One fateful night he came home drunk and furious and because I didn't want to argue with him I went to sleep only to be woken up by a slap by him saying that I was disrespecting him .
I woke up and asked him what the problem was and he told me that he had bought me the liquor and that I was supposed to drink it all when I refused he hit me by the head sending me down because I was standing and I let out a painful scream , My head had hit the floor and I was bleeding he took me by the collar of my pajamas and threw me to the wall which sent me landing on the gas cooker hitting my mouth and I started bleeding....all this time I was crying and confused.
Then he said that it was time he taught me a lesson he grabbed me and threw me on the floor and he sat on top of me landing me countless slapless and all I could do was scream and cry but no one came to my rescue by the time he was done with me he had bruised me all over and the last injured he burned me withan ironbox and I really had a big wound on my back
I sat there crying hopeless because I had no one to go to now and the only person I loved had turned out to be a monster I now felt that this world wasn't really my place and it was time I I had to leave for good .
I waited for him to fall asleep , opened the door and I felt a little freedom because he had me as a slave for long but the question was where was I going in the middle of the night.

I decided to just risk my life to other monsters rather than seeing the person I had loved treat me that way.....I walked till sunrise came and the first person I saw I borrowed him a cellphone to call my parents but they all disowned me and cursed me and told me not to bother them.
There and then I knew I didn't have anyone else so e en if I took my own life no one would be hurt ....I returned the phone and continue walking in search of my death .

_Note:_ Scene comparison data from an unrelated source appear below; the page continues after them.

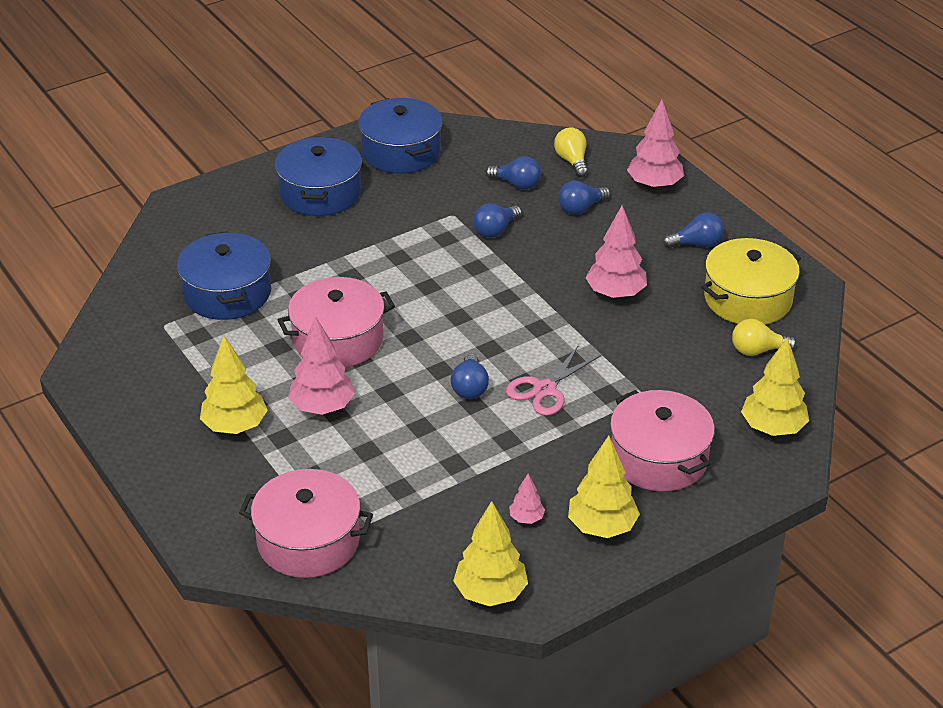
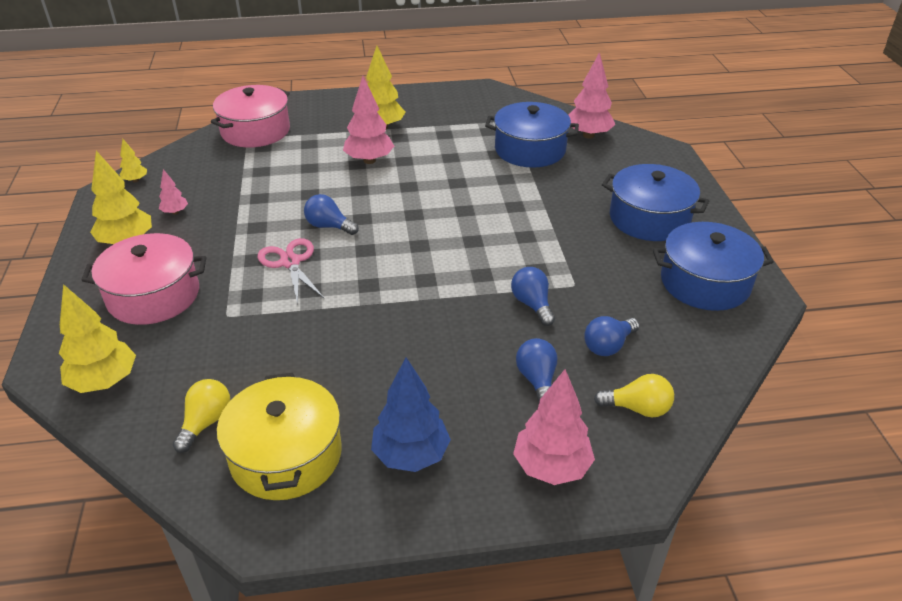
camera: 115 degrees right, 0 degrees up
pink pot [278,277,395,367] -> none
yellow tree [453,501,528,606] -> yellow tree [119,139,147,182], size x0.51
pink tree [586,205,647,299] -> pink tree moved to [569,52,615,138]
blue light bulb [663,213,724,248] -> blue tree [371,358,451,472]

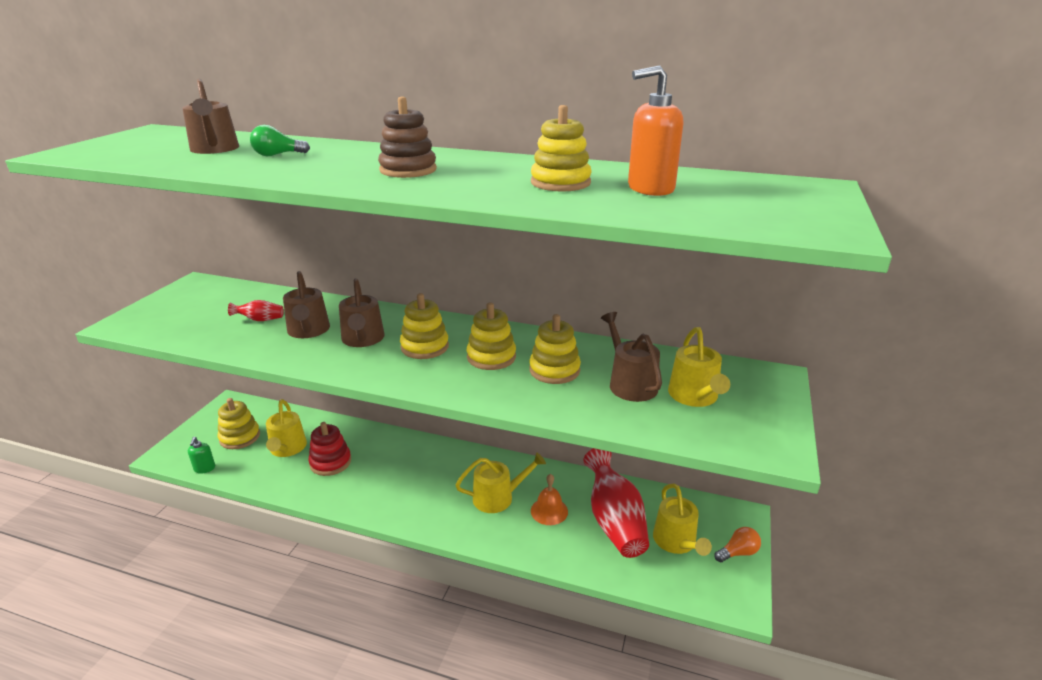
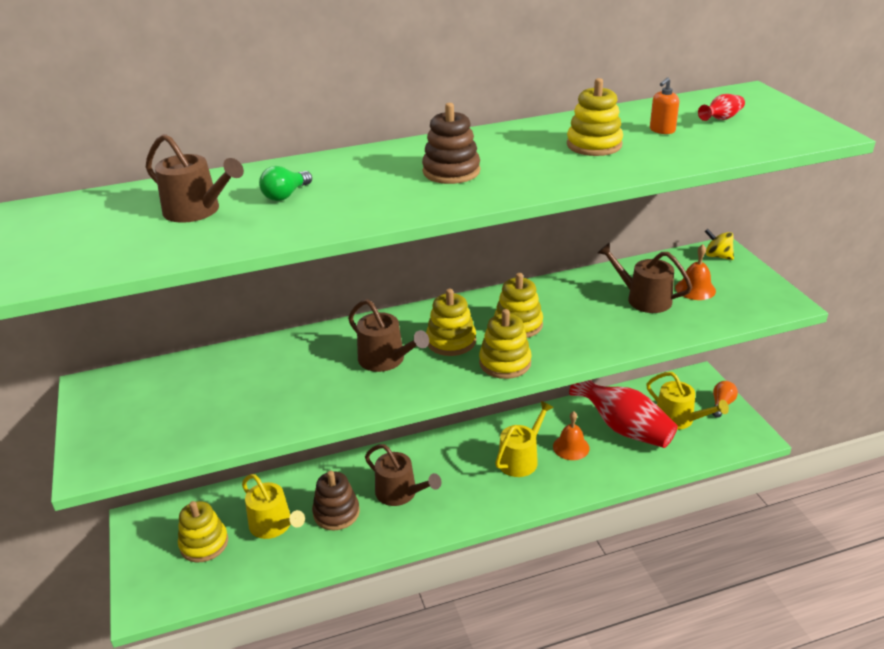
camera: 35 degrees left, 5 degrees up
green soap dispenser [188,437,215,474] -> none
red vase [228,300,284,321] -> red vase moved to [698,94,745,121]
brown watering can [283,271,330,338] -> brown watering can moved to [365,444,442,506]
red stacking toy [309,422,351,476] -> brown stacking toy [312,471,360,531]
yellow stacking toy [529,314,581,384] -> yellow stacking toy moved to [479,309,532,379]
orange soap dispenser [628,65,683,196] -> orange soap dispenser [650,77,679,134], size x0.55
yellow watering can [668,327,730,407] -> orange bell [675,244,716,300]
none -> yellow spinning top [705,229,734,260]

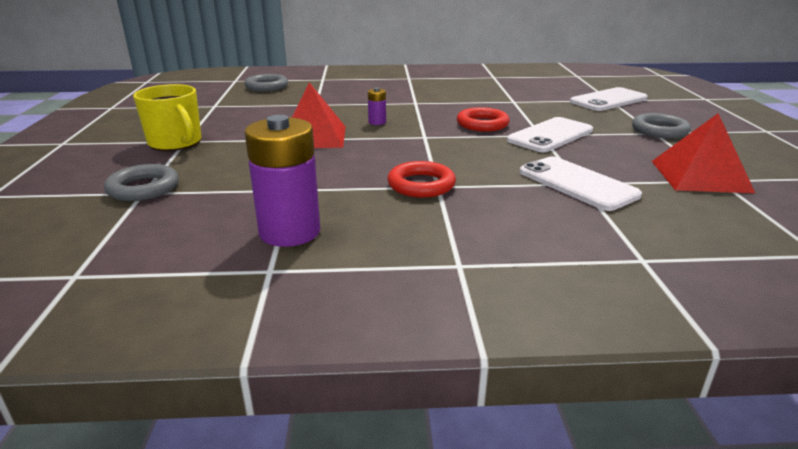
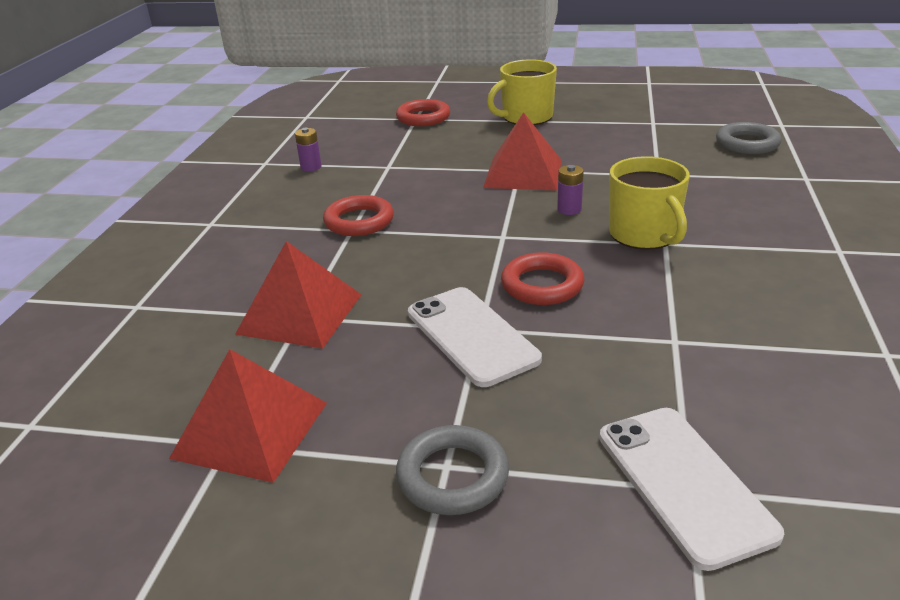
camera: 105 degrees right, 5 degrees up
grey ring [104,164,179,201] -> red ring [396,99,450,126]
purple battery [244,115,320,247] -> purple battery [295,128,322,172], size x0.45
white phone [520,156,642,211] -> red pyramid [235,241,362,349]
none -> yellow mug [609,156,690,250]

I tried being ran over by a vehicle to no good ......I tried commiting suicide to no good and the last thing I was thinking of was taking poison .
I walked days and night until I found a bridge and I saw that the opportunity to die had arrived and I closed my eyes ( short prayer) and I was ready to throw myself then someone touched me and I was frightened on opening my eyes it was an old woman and she pleaded me not to kill myself and she took me home with her .

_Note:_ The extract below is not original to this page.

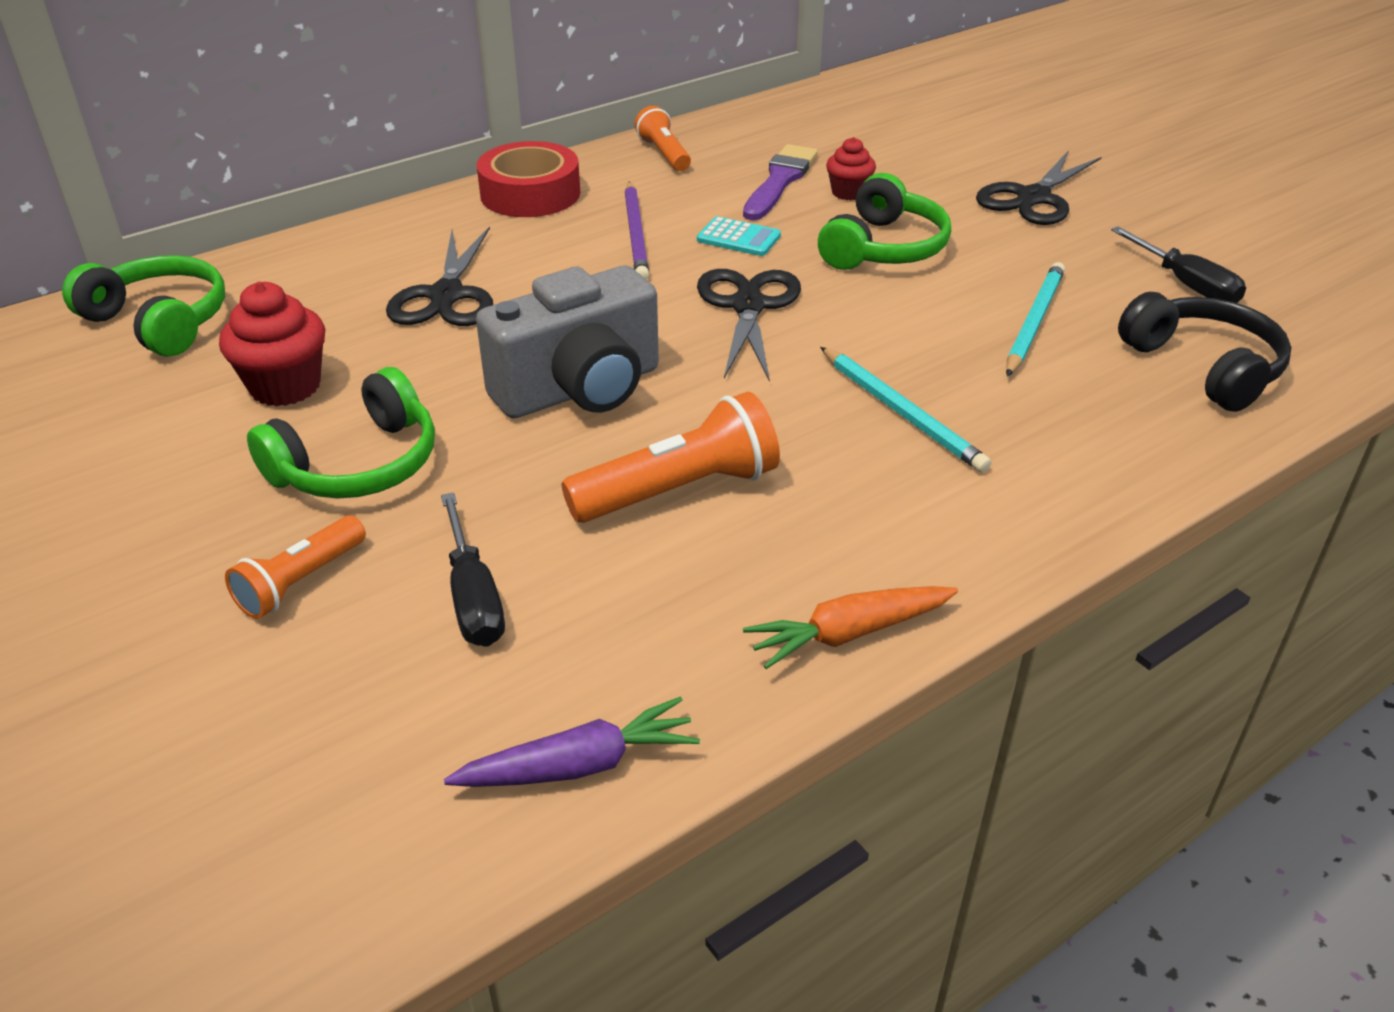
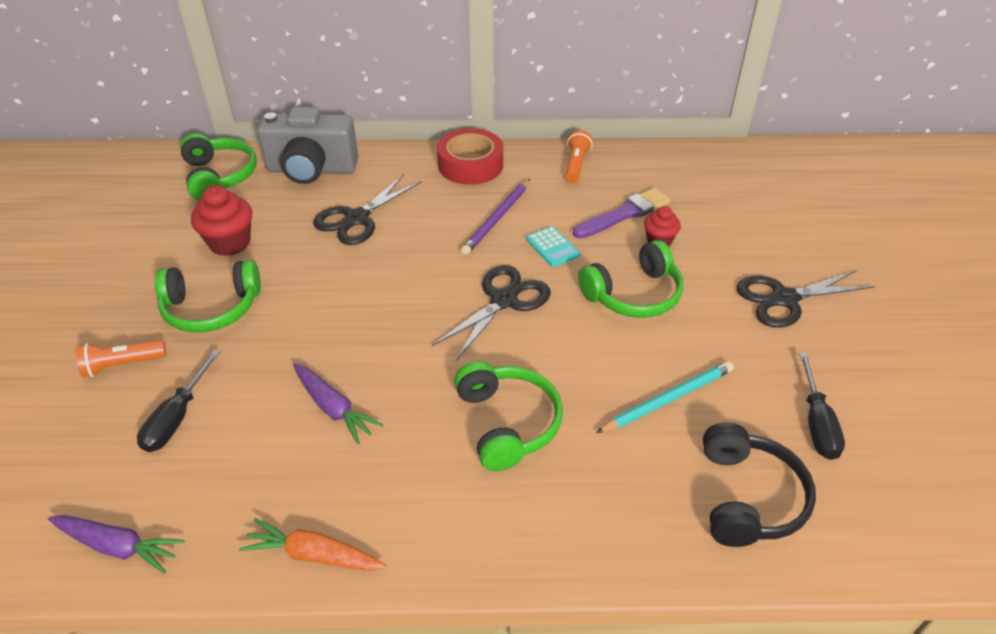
camera: 35 degrees right, 5 degrees up
grey camera [476,266,659,419] -> grey camera moved to [257,107,359,184]
orange flashlight [561,392,780,523] -> purple carrot [293,363,383,444]
turquoise pencil [820,347,991,472] -> green headphones [454,361,563,471]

It was a children's home but I was happy this people were very welcoming and I started feeling like that was my home after a few days I started participating in guidance and counseling classes and they really helped me to stop hating my parents and I forgave them in one condition that if I was to return to school I would come to the children's home for holidays and they agreed.
That's why I am at school after one bad year but all in all I regret nothing because everything happens for a reason.
NB: Domestic violence is a no if you start seeing signs of it kindly get out of the toxic relationship ASAP.
Suicide is not the answer for your troubles am glad someone came to help me and I wanna tell you all that is not the right way to go if you feel like coming suicide please visit a g&c near you or get someone to talk to for suicide won't help and I realized that I should have faced my fears rather than running away from them and during my stay at the children's home I also learnt that suicide was ungodly.